● **What is needed**
Each of the records must appear again, exactly as it was written.

Extracted page text data

★ ★ ★ ★ ★ ★ ★

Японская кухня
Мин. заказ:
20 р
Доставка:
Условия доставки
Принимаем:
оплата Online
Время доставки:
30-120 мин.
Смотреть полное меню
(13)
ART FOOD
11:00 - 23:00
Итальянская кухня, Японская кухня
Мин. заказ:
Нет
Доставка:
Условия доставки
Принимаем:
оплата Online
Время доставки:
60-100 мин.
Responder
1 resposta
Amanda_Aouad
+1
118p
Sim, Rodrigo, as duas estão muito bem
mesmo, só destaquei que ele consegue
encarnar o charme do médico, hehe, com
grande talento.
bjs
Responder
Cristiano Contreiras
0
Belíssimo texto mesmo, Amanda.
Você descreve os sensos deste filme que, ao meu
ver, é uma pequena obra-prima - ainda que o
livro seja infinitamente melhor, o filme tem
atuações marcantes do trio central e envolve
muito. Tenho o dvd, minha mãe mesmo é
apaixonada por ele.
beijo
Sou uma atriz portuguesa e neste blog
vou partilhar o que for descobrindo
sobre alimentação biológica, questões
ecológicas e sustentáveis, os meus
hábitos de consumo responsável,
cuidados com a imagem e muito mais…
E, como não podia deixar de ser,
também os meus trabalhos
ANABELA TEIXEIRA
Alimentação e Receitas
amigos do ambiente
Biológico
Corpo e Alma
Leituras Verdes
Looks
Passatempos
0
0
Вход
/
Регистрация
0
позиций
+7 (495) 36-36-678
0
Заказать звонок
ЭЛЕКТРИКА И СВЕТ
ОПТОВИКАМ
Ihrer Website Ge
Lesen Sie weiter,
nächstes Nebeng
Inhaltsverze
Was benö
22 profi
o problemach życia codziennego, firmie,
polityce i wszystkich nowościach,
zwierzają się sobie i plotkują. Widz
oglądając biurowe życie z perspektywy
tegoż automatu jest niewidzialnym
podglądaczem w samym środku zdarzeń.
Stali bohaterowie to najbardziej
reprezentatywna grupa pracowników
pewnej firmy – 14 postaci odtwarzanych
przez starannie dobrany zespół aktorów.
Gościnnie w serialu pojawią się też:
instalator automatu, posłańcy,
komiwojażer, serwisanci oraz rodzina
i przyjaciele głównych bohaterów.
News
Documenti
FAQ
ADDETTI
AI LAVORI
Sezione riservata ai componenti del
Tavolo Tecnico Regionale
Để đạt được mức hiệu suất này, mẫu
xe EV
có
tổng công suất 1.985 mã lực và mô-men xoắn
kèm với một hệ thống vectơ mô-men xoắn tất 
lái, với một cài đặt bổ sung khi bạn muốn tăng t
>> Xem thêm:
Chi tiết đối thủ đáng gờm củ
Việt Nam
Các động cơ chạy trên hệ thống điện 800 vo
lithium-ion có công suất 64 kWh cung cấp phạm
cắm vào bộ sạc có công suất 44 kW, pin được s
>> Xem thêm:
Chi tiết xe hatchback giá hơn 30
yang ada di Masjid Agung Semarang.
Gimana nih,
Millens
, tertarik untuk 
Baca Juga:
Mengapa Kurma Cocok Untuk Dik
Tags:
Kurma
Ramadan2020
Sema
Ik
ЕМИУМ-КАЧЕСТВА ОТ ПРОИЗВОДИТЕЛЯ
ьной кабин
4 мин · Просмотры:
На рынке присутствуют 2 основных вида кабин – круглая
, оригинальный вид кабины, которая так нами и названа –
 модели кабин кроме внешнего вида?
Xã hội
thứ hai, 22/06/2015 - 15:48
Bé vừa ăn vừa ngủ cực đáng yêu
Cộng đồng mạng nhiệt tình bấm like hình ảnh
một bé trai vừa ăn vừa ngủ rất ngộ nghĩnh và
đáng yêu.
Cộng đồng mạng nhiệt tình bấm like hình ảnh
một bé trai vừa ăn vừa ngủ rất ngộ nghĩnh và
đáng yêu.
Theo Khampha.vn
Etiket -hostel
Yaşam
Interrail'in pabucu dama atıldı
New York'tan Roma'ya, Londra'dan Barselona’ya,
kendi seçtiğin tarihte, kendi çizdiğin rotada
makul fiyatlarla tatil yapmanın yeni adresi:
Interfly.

★ ★ ★ ★ ★ ★ ★

● **Answer**
Японская кухня
Мин. заказ:
20 р
Доставка:
Условия доставки
Принимаем:
оплата Online
Время доставки:
30-120 мин.
Смотреть полное меню
(13)
ART FOOD
11:00 - 23:00
Итальянская кухня, Японская кухня
Мин. заказ:
Нет
Доставка:
Условия доставки
Принимаем:
оплата Online
Время доставки:
60-100 мин.
Responder
1 resposta
Amanda_Aouad
+1
118p
Sim, Rodrigo, as duas estão muito bem
mesmo, só destaquei que ele consegue
encarnar o charme do médico, hehe, com
grande talento.
bjs
Responder
Cristiano Contreiras
0
Belíssimo texto mesmo, Amanda.
Você descreve os sensos deste filme que, ao meu
ver, é uma pequena obra-prima - ainda que o
livro seja infinitamente melhor, o filme tem
atuações marcantes do trio central e envolve
muito. Tenho o dvd, minha mãe mesmo é
apaixonada por ele.
beijo
Sou uma atriz portuguesa e neste blog
vou partilhar o que for descobrindo
sobre alimentação biológica, questões
ecológicas e sustentáveis, os meus
hábitos de consumo responsável,
cuidados com a imagem e muito mais…
E, como não podia deixar de ser,
também os meus trabalhos
ANABELA TEIXEIRA
Alimentação e Receitas
amigos do ambiente
Biológico
Corpo e Alma
Leituras Verdes
Looks
Passatempos
0
0
Вход
/
Регистрация
0
позиций
+7 (495) 36-36-678
0
Заказать звонок
ЭЛЕКТРИКА И СВЕТ
ОПТОВИКАМ
Ihrer Website Ge
Lesen Sie weiter,
nächstes Nebeng
Inhaltsverze
Was benö
22 profi
o problemach życia codziennego, firmie,
polityce i wszystkich nowościach,
zwierzają się sobie i plotkują. Widz
oglądając biurowe życie z perspektywy
tegoż automatu jest niewidzialnym
podglądaczem w samym środku zdarzeń.
Stali bohaterowie to najbardziej
reprezentatywna grupa pracowników
pewnej firmy – 14 postaci odtwarzanych
przez starannie dobrany zespół aktorów.
Gościnnie w serialu pojawią się też:
instalator automatu, posłańcy,
komiwojażer, serwisanci oraz rodzina
i przyjaciele głównych bohaterów.
News
Documenti
FAQ
ADDETTI
AI LAVORI
Sezione riservata ai componenti del
Tavolo Tecnico Regionale
Để đạt được mức hiệu suất này, mẫu
xe EV
có
tổng công suất 1.985 mã lực và mô-men xoắn
kèm với một hệ thống vectơ mô-men xoắn tất 
lái, với một cài đặt bổ sung khi bạn muốn tăng t
>> Xem thêm:
Chi tiết đối thủ đáng gờm củ
Việt Nam
Các động cơ chạy trên hệ thống điện 800 vo
lithium-ion có công suất 64 kWh cung cấp phạm
cắm vào bộ sạc có công suất 44 kW, pin được s
>> Xem thêm:
Chi tiết xe hatchback giá hơn 30
yang ada di Masjid Agung Semarang.
Gimana nih,
Millens
, tertarik untuk 
Baca Juga:
Mengapa Kurma Cocok Untuk Dik
Tags:
Kurma
Ramadan2020
Sema
Ik
ЕМИУМ-КАЧЕСТВА ОТ ПРОИЗВОДИТЕЛЯ
ьной кабин
4 мин · Просмотры:
На рынке присутствуют 2 основных вида кабин – круглая
, оригинальный вид кабины, которая так нами и названа –
 модели кабин кроме внешнего вида?
Xã hội
thứ hai, 22/06/2015 - 15:48
Bé vừa ăn vừa ngủ cực đáng yêu
Cộng đồng mạng nhiệt tình bấm like hình ảnh
một bé trai vừa ăn vừa ngủ rất ngộ nghĩnh và
đáng yêu.
Cộng đồng mạng nhiệt tình bấm like hình ảnh
một bé trai vừa ăn vừa ngủ rất ngộ nghĩnh và
đáng yêu.
Theo Khampha.vn
Etiket -hostel
Yaşam
Interrail'in pabucu dama atıldı
New York'tan Roma'ya, Londra'dan Barselona’ya,
kendi seçtiğin tarihte, kendi çizdiğin rotada
makul fiyatlarla tatil yapmanın yeni adresi:
Interfly.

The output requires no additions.